After a rocky couple of possessions to start the game Edwards settled in and led a pair of second quarter scoring drives including the efficient two-minute drill at the end of the half to pull Buffalo to within three after falling behind early 13-0.

Edwards was just 7-10 for 64 yards on the two scoring drives, but he delivered a big third down conversion to Roscoe Parrish after taking an illegal hit behind the play on their first field goal drive, and managed the clock well on the two-minute drill using a pair of the three timeouts Buffalo still had left allowing Marshawn Lynch to score from two yards out with :19 seconds on the clock..

"Terrific leader," said Jauron. "(He) handles the information very well, in and out of the huddle, up to the line, on the line, making any adjustments he needs to make. Really just great to have him back on the field."

In the second half Edwards stared down a few more bone crunching hits to make a play. Facing a 2nd-and-6 from the Buffalo 32 in the second half, Edwards took a hit knowing by hanging in the pocket just a half second longer he had the potential to make a big play to Fred Jackson down the sideline. The end result was a 65-yard play that eventually led to a touchdown and the lead (23-20).

"He took a couple of big shots and got up from some big hits and delivered some times even with that pressure in his face," said Duke Preston. "So our hat is off to him. Playing for a quarterback like that who is tough as nails and stay in the pocket and still deliver the ball is big for our offensive line."

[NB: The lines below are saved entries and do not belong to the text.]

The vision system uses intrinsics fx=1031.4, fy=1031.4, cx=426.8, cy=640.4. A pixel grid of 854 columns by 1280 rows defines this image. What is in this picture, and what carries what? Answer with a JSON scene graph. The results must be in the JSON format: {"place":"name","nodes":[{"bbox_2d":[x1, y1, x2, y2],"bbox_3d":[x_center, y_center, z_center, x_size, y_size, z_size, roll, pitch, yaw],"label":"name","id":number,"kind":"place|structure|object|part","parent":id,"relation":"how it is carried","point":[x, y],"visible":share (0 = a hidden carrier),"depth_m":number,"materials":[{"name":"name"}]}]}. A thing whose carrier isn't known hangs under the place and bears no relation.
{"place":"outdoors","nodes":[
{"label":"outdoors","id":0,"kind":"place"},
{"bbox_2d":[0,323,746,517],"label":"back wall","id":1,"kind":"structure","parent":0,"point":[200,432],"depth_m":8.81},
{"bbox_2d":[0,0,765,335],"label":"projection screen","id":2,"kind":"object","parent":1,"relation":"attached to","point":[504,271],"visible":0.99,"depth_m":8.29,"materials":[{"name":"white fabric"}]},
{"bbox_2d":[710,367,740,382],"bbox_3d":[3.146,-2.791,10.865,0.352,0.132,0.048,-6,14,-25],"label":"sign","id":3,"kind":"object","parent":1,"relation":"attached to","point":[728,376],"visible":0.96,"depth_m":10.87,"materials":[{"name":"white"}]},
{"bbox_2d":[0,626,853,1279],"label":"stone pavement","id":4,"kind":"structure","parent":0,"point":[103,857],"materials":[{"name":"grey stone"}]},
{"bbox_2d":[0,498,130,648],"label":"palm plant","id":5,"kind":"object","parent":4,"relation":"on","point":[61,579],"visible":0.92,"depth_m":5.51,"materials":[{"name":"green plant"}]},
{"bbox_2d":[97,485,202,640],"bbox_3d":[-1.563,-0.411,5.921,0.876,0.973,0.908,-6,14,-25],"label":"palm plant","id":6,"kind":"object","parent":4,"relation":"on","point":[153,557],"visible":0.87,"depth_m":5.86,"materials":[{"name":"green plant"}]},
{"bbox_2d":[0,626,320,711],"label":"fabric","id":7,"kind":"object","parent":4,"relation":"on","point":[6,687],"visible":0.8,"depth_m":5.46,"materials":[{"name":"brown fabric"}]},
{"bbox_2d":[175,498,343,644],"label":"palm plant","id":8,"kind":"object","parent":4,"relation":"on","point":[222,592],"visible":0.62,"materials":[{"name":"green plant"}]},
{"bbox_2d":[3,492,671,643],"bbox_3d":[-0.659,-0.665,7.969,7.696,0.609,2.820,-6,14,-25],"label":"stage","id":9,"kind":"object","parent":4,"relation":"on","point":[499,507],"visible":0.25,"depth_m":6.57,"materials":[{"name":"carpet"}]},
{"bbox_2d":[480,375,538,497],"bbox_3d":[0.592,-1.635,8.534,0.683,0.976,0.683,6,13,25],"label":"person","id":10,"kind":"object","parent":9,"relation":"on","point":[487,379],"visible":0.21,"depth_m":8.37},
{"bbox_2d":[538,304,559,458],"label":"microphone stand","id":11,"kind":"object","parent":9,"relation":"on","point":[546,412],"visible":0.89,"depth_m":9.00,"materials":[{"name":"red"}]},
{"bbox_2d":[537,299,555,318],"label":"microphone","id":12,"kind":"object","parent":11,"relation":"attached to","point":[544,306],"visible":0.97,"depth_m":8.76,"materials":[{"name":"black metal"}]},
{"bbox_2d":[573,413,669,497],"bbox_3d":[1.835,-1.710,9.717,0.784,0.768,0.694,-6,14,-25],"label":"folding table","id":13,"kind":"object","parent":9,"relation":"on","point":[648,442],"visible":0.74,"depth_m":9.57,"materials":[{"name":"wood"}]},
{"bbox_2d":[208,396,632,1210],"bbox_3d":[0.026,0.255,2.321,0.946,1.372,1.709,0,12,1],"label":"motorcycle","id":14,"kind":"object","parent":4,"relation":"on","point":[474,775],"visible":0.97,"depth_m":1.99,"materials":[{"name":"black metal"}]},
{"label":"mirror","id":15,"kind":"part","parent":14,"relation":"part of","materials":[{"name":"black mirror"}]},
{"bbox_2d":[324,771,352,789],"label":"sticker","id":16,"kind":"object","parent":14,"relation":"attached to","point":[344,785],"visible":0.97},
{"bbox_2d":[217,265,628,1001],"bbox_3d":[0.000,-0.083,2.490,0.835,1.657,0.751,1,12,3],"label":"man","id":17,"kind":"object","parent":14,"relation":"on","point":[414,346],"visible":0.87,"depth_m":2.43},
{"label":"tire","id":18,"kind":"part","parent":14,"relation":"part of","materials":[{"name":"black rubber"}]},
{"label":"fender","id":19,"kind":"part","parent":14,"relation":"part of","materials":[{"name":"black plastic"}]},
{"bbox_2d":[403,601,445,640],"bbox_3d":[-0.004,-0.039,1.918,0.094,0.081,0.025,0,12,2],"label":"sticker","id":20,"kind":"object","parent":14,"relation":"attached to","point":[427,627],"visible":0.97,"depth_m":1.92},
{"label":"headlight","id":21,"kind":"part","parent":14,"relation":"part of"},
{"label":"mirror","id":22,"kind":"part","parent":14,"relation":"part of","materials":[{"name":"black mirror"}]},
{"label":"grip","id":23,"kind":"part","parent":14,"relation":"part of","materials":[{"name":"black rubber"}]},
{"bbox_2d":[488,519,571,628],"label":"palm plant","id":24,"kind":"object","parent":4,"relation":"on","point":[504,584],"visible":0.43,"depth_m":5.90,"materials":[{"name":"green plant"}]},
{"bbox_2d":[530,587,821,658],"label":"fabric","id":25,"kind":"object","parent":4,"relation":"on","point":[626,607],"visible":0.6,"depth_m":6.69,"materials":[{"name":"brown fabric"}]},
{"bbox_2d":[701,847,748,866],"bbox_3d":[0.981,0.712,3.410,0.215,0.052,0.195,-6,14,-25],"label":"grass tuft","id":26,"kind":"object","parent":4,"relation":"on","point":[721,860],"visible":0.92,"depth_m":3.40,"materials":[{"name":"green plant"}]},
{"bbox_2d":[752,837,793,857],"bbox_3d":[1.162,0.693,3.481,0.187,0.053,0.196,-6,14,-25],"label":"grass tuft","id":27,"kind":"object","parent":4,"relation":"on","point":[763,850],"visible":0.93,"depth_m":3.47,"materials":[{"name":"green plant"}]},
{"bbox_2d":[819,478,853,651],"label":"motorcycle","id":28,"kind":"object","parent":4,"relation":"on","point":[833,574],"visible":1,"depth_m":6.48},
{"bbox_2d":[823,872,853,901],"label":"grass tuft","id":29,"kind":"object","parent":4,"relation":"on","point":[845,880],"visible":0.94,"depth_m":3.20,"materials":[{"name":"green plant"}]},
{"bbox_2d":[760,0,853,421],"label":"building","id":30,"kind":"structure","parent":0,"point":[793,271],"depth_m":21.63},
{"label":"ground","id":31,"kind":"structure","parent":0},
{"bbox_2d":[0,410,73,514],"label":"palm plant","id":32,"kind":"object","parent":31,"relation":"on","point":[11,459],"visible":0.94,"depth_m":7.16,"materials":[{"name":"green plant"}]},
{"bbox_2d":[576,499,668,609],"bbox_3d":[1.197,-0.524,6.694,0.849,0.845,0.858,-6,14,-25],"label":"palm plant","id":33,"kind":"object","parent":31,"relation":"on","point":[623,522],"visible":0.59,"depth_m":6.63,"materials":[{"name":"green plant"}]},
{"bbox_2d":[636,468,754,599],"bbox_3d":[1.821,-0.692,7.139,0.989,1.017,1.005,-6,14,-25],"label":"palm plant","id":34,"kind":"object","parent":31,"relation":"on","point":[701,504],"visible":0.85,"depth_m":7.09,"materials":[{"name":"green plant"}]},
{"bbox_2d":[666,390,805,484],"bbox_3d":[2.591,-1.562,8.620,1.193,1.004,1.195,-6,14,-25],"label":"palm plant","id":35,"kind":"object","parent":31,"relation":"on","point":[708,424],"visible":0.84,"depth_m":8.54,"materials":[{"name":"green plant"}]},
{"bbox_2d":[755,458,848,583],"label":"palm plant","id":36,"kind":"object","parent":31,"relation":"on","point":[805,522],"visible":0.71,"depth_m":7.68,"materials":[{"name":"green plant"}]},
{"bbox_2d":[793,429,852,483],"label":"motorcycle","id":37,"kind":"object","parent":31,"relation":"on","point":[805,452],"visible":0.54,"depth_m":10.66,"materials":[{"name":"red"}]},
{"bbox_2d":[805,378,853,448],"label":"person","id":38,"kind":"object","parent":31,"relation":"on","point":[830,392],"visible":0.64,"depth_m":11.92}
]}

"I took some shots, but you've got to get back up and we were able to put a drive together," Edwards said.

Buffalo's signal caller also adjusted to what the Denver defense was giving him. The Broncos were committed to taking Lee Evans away. So Edwards found alternatives, most notably in his security blanket Josh Reed, who finished with a career high nine receptions. But he also made use of Steve Johnson and the versatile Jackson.

Edwards also showed improvement playing in winter weather. Sunday was the coldest game ever at Invesco Field with the mercury making it up to just 17 degrees, which felt like seven with the wind chill.

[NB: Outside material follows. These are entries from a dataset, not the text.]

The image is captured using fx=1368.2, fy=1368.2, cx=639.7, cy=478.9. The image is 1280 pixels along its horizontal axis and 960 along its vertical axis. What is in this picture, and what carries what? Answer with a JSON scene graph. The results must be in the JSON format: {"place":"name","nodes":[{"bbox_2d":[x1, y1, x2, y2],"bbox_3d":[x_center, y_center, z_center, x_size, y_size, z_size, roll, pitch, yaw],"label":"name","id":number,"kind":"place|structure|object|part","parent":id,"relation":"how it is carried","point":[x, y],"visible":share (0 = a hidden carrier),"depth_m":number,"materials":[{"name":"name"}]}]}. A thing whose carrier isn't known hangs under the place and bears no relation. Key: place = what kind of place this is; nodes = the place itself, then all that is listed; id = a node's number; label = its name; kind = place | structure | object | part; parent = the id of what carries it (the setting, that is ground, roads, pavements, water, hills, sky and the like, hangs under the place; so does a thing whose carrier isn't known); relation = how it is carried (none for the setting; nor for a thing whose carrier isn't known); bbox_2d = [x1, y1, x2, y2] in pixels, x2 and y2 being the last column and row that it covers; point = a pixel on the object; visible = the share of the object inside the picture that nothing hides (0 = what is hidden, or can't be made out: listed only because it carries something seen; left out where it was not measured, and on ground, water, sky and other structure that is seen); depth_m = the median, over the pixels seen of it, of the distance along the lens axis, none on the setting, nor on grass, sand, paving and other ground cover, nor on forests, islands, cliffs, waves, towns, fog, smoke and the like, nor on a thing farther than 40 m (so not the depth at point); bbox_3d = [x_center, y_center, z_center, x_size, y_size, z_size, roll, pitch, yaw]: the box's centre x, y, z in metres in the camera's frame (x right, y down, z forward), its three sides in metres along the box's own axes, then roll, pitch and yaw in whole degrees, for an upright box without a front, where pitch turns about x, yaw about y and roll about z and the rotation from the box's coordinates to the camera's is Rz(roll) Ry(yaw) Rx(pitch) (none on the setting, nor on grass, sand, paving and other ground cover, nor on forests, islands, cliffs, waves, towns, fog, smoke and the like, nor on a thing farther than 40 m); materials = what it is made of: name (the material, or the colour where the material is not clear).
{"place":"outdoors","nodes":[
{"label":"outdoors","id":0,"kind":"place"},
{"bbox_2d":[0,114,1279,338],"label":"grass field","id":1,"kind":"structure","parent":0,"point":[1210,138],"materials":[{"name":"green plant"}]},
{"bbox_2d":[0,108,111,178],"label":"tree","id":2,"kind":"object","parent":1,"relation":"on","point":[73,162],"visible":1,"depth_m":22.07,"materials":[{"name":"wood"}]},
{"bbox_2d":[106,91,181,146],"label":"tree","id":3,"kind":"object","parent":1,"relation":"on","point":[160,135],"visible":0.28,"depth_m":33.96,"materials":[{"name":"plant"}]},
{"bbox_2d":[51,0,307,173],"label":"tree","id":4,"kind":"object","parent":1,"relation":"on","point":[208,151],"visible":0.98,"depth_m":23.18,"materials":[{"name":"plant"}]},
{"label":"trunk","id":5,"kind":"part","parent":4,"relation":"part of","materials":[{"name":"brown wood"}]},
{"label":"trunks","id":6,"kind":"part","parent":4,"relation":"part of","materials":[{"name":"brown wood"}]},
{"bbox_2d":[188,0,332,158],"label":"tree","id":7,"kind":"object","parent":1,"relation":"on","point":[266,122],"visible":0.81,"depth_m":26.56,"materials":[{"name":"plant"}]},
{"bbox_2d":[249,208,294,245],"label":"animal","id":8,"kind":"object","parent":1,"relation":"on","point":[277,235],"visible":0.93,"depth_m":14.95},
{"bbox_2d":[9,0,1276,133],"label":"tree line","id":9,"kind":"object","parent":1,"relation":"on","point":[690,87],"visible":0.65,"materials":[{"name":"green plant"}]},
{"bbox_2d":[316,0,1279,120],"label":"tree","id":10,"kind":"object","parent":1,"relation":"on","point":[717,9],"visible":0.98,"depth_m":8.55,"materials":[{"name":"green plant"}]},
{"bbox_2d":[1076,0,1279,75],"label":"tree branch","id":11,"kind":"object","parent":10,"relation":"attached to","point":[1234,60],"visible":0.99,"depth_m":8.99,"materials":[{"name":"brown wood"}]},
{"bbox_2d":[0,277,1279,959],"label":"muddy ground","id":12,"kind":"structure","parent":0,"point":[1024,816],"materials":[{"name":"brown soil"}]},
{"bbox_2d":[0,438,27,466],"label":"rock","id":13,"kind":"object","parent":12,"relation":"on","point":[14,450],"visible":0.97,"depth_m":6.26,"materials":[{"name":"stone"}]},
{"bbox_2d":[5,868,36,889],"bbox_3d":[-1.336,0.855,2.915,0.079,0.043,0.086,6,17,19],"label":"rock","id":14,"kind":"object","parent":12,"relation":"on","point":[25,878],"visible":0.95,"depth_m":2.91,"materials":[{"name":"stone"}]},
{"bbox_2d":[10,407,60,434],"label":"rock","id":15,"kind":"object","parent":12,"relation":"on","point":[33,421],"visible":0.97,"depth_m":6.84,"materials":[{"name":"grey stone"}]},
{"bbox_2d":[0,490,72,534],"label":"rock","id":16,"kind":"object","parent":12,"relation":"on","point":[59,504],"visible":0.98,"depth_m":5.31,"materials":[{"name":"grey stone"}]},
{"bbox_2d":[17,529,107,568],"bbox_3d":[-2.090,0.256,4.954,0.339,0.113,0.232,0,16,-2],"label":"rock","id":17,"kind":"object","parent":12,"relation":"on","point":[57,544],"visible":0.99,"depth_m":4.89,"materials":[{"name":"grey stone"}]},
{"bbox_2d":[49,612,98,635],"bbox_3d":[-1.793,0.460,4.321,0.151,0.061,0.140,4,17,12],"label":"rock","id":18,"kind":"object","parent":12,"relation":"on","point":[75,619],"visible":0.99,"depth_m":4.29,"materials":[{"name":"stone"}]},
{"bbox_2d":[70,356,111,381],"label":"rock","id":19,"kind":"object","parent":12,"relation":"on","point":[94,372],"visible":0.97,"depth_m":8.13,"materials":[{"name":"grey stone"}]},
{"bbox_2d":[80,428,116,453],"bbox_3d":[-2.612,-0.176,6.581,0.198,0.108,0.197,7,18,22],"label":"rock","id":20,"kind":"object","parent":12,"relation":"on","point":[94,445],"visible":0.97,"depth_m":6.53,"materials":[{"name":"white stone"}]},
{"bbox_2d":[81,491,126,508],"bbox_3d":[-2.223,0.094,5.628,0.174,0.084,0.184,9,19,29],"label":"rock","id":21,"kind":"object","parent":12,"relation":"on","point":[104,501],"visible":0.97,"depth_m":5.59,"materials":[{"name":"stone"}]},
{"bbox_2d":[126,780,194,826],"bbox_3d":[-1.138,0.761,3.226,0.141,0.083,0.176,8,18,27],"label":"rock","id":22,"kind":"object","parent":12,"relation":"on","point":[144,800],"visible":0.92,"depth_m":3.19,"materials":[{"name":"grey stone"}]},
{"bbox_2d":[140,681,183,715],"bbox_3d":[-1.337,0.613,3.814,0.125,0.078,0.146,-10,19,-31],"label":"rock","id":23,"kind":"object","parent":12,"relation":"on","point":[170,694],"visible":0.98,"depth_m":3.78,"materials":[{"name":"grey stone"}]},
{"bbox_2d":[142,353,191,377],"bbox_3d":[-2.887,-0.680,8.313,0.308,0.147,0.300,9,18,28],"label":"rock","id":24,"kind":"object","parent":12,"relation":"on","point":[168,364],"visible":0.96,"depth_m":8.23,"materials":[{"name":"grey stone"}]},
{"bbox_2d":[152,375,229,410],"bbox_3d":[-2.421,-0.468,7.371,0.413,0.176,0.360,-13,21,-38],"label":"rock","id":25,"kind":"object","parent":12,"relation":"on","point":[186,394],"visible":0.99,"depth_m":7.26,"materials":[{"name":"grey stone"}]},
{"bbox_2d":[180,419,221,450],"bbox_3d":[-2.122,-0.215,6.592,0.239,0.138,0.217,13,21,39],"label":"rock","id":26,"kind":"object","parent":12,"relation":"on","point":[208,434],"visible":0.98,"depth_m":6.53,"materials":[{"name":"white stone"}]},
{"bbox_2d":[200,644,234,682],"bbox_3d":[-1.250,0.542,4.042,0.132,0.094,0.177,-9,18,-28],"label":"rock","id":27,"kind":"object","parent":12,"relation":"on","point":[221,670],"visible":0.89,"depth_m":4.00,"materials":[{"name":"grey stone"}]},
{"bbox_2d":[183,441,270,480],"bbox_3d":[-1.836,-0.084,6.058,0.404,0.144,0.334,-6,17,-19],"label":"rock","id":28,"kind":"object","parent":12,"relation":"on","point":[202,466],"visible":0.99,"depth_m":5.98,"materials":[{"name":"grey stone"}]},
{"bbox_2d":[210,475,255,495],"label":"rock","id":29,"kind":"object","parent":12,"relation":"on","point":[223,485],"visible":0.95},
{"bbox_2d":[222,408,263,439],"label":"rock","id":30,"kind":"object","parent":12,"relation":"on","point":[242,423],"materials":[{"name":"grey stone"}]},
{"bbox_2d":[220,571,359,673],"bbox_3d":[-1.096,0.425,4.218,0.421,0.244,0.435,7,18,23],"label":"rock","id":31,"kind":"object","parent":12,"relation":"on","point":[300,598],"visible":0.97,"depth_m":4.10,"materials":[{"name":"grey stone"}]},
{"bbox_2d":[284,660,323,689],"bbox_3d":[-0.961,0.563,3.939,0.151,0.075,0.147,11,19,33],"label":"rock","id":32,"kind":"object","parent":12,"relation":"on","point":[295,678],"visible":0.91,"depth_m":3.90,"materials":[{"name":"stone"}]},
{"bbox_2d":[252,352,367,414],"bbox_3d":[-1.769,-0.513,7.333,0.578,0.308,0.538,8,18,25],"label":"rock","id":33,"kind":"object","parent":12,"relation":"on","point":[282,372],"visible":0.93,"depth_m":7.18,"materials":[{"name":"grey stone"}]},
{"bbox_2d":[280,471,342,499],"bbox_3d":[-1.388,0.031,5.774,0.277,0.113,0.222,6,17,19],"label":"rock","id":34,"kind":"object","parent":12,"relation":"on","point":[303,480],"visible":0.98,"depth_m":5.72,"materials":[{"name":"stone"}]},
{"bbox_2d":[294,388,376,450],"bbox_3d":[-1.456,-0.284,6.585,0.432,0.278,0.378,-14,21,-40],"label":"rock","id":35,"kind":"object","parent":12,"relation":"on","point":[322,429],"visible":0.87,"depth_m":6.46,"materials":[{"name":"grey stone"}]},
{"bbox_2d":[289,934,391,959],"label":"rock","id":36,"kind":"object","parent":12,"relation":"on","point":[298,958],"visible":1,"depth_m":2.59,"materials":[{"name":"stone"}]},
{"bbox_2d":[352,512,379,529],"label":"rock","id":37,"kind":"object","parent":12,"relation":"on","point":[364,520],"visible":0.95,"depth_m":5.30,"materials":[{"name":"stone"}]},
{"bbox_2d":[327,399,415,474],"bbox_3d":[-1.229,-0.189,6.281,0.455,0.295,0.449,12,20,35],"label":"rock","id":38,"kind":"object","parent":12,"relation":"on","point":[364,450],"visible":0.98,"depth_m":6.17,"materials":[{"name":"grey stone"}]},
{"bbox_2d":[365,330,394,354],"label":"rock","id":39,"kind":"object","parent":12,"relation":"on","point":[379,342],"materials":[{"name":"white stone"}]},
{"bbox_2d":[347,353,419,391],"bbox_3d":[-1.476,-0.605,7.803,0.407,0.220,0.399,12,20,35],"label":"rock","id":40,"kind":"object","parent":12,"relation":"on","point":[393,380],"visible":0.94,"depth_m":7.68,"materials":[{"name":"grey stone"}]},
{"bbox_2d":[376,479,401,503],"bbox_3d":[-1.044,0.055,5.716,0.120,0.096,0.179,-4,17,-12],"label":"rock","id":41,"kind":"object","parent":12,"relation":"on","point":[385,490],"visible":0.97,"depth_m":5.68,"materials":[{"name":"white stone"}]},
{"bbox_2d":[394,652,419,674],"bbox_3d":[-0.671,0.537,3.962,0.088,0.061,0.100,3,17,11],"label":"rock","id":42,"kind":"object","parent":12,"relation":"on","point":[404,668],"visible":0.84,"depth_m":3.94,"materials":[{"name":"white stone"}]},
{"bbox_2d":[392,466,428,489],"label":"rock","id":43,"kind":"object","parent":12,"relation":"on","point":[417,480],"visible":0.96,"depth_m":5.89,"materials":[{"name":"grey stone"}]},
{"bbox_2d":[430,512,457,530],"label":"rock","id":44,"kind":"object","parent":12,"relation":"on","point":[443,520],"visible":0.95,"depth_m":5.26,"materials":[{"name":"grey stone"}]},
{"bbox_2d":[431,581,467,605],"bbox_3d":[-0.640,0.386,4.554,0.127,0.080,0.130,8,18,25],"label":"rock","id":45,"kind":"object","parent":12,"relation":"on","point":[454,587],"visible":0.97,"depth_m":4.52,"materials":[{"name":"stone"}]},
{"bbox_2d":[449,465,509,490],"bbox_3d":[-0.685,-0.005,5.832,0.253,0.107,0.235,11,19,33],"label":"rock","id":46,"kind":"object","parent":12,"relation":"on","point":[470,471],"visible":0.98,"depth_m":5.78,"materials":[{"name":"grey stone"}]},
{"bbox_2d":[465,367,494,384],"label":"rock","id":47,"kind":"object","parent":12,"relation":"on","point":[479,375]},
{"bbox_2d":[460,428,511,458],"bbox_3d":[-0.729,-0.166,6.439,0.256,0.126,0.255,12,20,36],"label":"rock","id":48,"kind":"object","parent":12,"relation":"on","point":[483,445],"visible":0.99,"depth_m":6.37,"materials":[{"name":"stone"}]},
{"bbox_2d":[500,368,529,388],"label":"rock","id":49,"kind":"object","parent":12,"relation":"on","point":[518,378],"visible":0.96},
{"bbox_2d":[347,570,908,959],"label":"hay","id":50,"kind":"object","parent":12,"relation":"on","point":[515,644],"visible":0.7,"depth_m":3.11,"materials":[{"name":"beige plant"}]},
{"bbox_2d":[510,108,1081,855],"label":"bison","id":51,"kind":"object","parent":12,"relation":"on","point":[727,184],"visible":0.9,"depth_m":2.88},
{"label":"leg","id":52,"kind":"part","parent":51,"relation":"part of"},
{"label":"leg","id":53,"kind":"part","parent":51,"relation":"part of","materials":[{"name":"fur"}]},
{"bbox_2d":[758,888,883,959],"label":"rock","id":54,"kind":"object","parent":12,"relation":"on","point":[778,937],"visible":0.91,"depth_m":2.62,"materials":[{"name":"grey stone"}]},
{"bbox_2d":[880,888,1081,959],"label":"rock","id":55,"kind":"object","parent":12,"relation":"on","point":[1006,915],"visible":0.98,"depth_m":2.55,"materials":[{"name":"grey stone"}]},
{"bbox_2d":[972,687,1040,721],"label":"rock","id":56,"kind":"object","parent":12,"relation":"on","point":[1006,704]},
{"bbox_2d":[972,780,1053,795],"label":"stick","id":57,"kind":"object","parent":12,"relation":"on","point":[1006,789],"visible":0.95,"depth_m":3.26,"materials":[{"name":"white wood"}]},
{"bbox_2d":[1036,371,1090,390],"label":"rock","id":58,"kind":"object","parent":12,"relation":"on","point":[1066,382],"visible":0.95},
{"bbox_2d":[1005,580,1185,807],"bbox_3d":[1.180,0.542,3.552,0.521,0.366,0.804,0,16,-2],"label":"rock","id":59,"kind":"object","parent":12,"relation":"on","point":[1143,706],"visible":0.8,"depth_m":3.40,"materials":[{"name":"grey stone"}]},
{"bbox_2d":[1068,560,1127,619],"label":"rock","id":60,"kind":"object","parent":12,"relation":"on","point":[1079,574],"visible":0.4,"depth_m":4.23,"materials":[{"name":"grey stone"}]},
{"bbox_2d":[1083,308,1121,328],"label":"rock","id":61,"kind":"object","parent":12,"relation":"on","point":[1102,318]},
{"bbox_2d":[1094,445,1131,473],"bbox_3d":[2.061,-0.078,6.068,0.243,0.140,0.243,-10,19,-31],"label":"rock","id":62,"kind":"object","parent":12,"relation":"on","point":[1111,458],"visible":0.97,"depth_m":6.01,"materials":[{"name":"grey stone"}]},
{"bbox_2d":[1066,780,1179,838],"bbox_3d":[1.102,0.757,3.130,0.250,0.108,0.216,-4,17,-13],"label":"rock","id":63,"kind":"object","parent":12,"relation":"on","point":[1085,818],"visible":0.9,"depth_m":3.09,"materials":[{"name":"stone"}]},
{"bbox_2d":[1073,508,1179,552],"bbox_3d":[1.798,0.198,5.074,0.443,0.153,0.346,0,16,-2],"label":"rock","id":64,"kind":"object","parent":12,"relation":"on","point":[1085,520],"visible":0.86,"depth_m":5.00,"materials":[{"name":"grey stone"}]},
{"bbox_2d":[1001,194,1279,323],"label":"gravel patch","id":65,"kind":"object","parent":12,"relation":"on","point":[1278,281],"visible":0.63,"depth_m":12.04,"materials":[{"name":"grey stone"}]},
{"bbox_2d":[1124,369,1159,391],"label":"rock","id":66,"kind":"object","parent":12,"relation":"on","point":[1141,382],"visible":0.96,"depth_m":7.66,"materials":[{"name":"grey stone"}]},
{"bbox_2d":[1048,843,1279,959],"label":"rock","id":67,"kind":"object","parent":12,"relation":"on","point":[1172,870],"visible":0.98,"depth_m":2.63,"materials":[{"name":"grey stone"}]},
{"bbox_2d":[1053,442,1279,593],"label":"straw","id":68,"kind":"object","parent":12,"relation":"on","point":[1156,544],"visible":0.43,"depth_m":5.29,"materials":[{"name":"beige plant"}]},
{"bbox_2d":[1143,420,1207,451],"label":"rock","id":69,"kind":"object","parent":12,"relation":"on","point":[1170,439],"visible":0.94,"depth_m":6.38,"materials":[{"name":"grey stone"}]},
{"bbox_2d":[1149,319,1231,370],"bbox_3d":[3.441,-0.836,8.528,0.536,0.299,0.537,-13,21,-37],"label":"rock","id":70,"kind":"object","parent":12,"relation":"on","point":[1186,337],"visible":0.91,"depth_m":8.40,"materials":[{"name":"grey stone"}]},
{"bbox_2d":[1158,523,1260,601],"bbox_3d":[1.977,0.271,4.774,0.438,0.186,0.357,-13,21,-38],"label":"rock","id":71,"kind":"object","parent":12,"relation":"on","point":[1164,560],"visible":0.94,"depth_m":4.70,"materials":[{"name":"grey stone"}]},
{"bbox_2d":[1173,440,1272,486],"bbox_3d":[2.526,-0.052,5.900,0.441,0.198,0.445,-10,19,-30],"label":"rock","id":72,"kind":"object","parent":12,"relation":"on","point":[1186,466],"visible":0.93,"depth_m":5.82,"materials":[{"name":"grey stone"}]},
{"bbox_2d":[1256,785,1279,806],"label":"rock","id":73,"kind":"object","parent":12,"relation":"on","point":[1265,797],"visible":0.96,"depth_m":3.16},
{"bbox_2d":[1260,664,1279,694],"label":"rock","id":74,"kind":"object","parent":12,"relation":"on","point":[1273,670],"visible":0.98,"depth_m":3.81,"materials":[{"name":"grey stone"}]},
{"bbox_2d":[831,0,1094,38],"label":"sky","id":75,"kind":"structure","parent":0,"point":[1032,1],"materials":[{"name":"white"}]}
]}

As the sun was quickly setting in the second half, Edwards went 9-11 for 127 yards and a touchdown. It may not have been the ultimate test in terms of weather, but it was a big confidence booster for his teammates.

"He threw some great balls out there especially in this cold," said Preston. "To bounce back and make the plays like he did rolling around and getting out on some nakeds and boots and moving the pocket, Trent was awesome."

"We fought hard and we can play in this cold weather and we're probably going to get it next week," Edwards said.

Edwards honesty after the game concerning his team's play the past few weeks also showed his leadership. He's always been accountable for his own play, but he took a step forward in holding the entire unit accountable for their play leading up to Sunday's game.

"The last couple of weeks haven't gone the way we've wanted them to especially offensively," said Edwards. "For me personally sitting and watching I think we kind of didn't hold up our end of the bargain. I think offensively we held our own for the most of the game (Sunday)."

Overcoming personal struggles, a double-digit deficit, weather, displaying leadership, toughness and holding his unit to a certain standard were all visible on a day when Buffalo was searching for answers not only for this season, but beyond.

Sunday served notice that Buffalo likely has their long term answer at the most important position on the field.